WHAT YOU SHOULD DO
Reproduce the text lines in each of the items below verbatim, leaving out the pictures.
Content starts
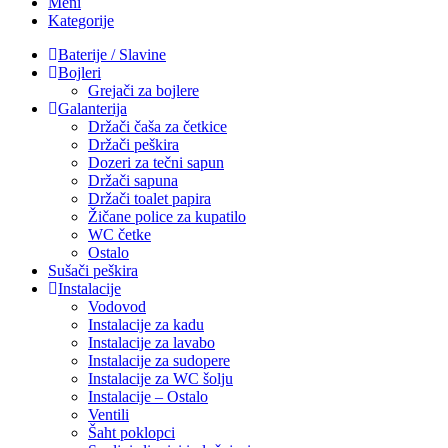
Meni
Kategorije
Baterije / Slavine
Bojleri
Grejači za bojlere
Galanterija
Držači čaša za četkice
Držači peškira
Dozeri za tečni sapun
Držači sapuna
Držači toalet papira
Žičane police za kupatilo
WC četke
Ostalo
Sušači peškira
Instalacije
Vodovod
Instalacije za kadu
Instalacije za lavabo
Instalacije za sudopere
Instalacije za WC šolju
Instalacije – Ostalo
Ventili
Šaht poklopci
Content ends
WRITTEN ANSWER
Meni
Kategorije
Baterije / Slavine
Bojleri
Grejači za bojlere
Galanterija
Držači čaša za četkice
Držači peškira
Dozeri za tečni sapun
Držači sapuna
Držači toalet papira
Žičane police za kupatilo
WC četke
Ostalo
Sušači peškira
Instalacije
Vodovod
Instalacije za kadu
Instalacije za lavabo
Instalacije za sudopere
Instalacije za WC šolju
Instalacije – Ostalo
Ventili
Šaht poklopci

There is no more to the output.